MICROBIAL ECOLOGY: APPROACH AND PROBLEMS

The first observations of bacterial populations in the deep sea were made in 1882 and 1883 during the cruises of the ‘Travailleur’ and ‘Talisman’ (Certes, 1884). Although observations continued to be made, no data became available on rates of deep-sea bacterial metabolism until the early 1950s. Morita & Zobell (1955) and Zobell and Morita (1957) demonstrated that bacterial activity in deep-sea sediments was very low. This was not thought surprising as the low temperature, high pressure and low nutrient levels known to occur in the deep sea did not present a particularly favourable milieu for bacterial growth. All bacterial activity in the deep sea (with the exception of chemosynthesis which is limited to hydrothermal vents and sulphide-rich cold seeps – see Chapter 15) is heterotrophic, requiring an energy source in the form of organic matter ultimately derived from surface production.

In the last 20 years there has been a great effort in understanding the bacterial ecology of the deep sea.
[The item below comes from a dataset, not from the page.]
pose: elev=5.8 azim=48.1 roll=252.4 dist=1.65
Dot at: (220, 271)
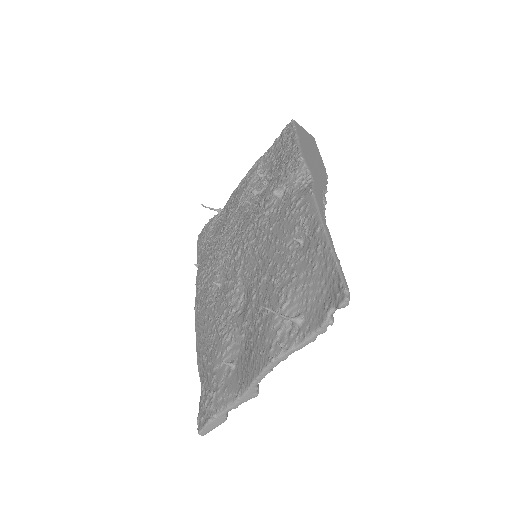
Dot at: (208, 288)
This effort was stimulated by two unrelated events. The first was the accidental sinking of the submersible ‘Alvin’. The submersible was swamped by a wave on launching. The crew escaped but left behind their lunch which consisted of bouillon, bologna sandwiches and apples. When ‘Alvin’ was recovered one year later, the scientists were amazed to find the food was still in good condition (see photograph in Jannasch, 1978) within the flooded pressure sphere, but it soon rotted even in a refrigerator at atmospheric pressure (Jannasch et al., 1970).